------ Exercise input ------

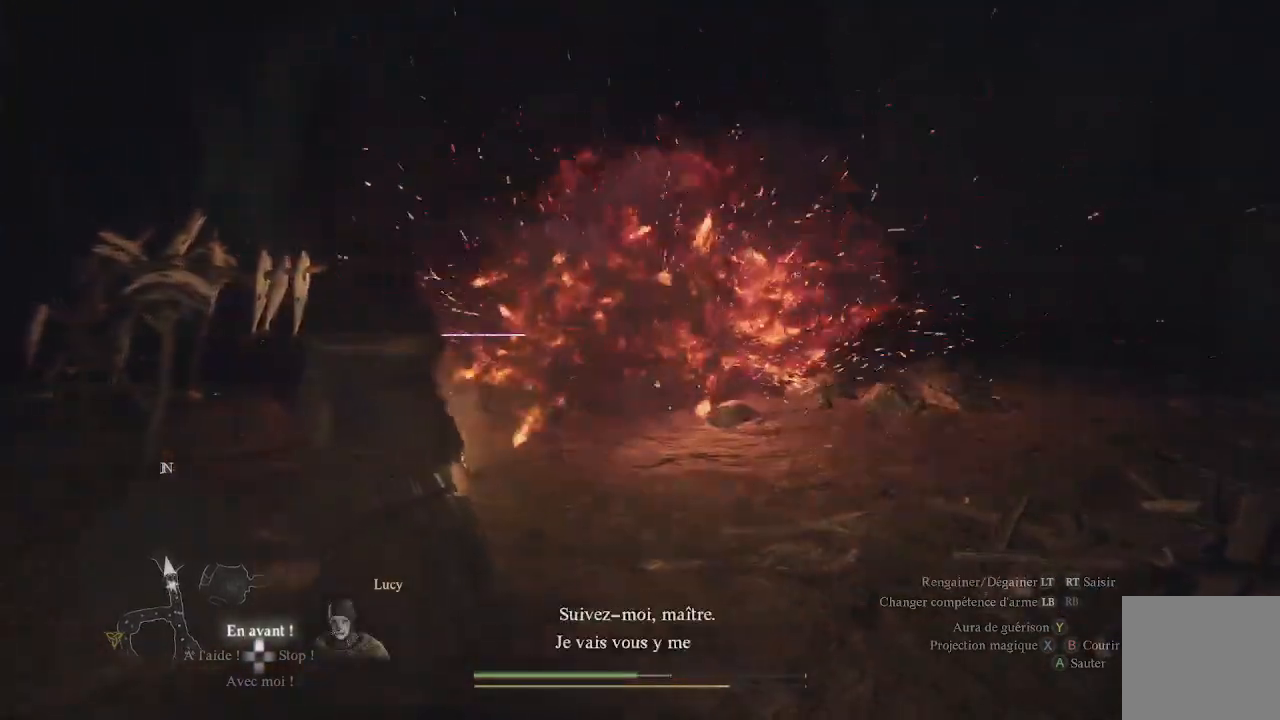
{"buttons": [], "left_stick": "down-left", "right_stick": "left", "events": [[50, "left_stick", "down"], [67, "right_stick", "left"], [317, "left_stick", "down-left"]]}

------
------ Exercise input ------

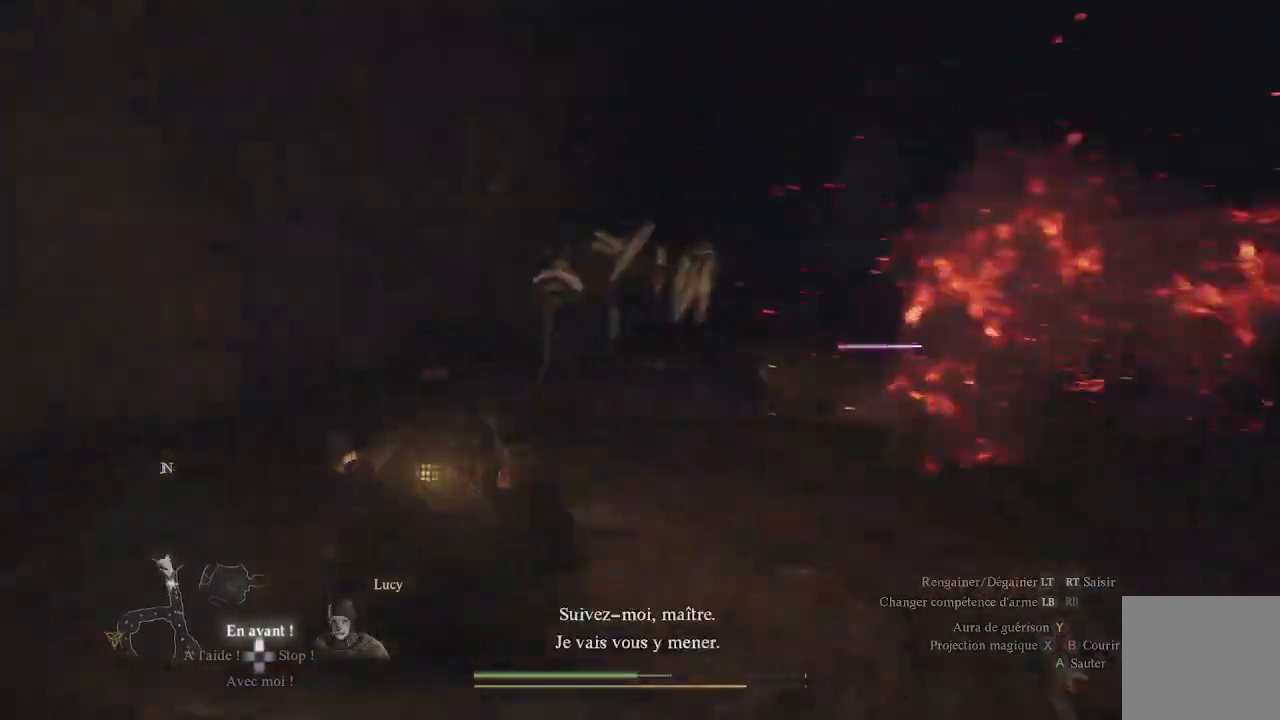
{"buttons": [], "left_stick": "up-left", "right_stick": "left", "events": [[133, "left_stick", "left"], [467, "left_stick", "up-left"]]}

------
------ Exercise input ------

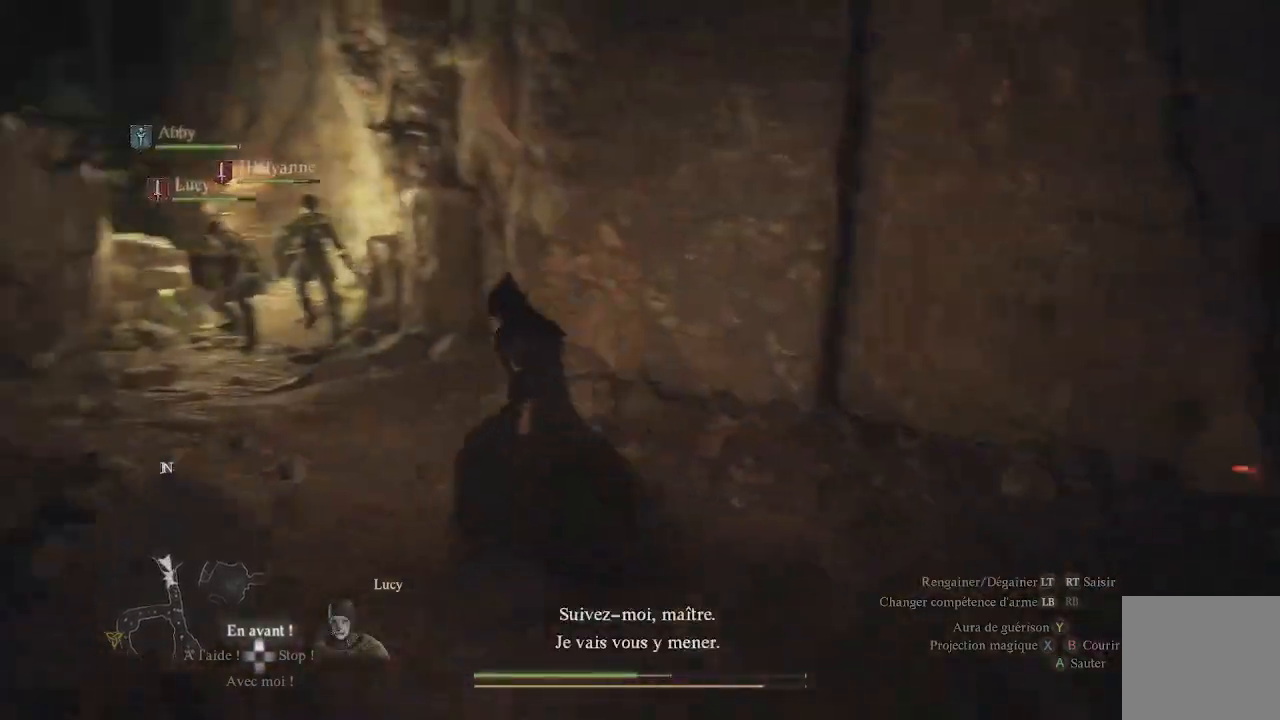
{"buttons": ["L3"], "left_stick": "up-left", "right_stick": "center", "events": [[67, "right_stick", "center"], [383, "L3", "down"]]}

------

• Task statement: Using the listing above, show each line holding the string "down".

• Expected answer:
{"buttons": [], "left_stick": "down-left", "right_stick": "left", "events": [[50, "left_stick", "down"], [67, "right_stick", "left"], [317, "left_stick", "down-left"]]}
{"buttons": ["L3"], "left_stick": "up-left", "right_stick": "center", "events": [[67, "right_stick", "center"], [383, "L3", "down"]]}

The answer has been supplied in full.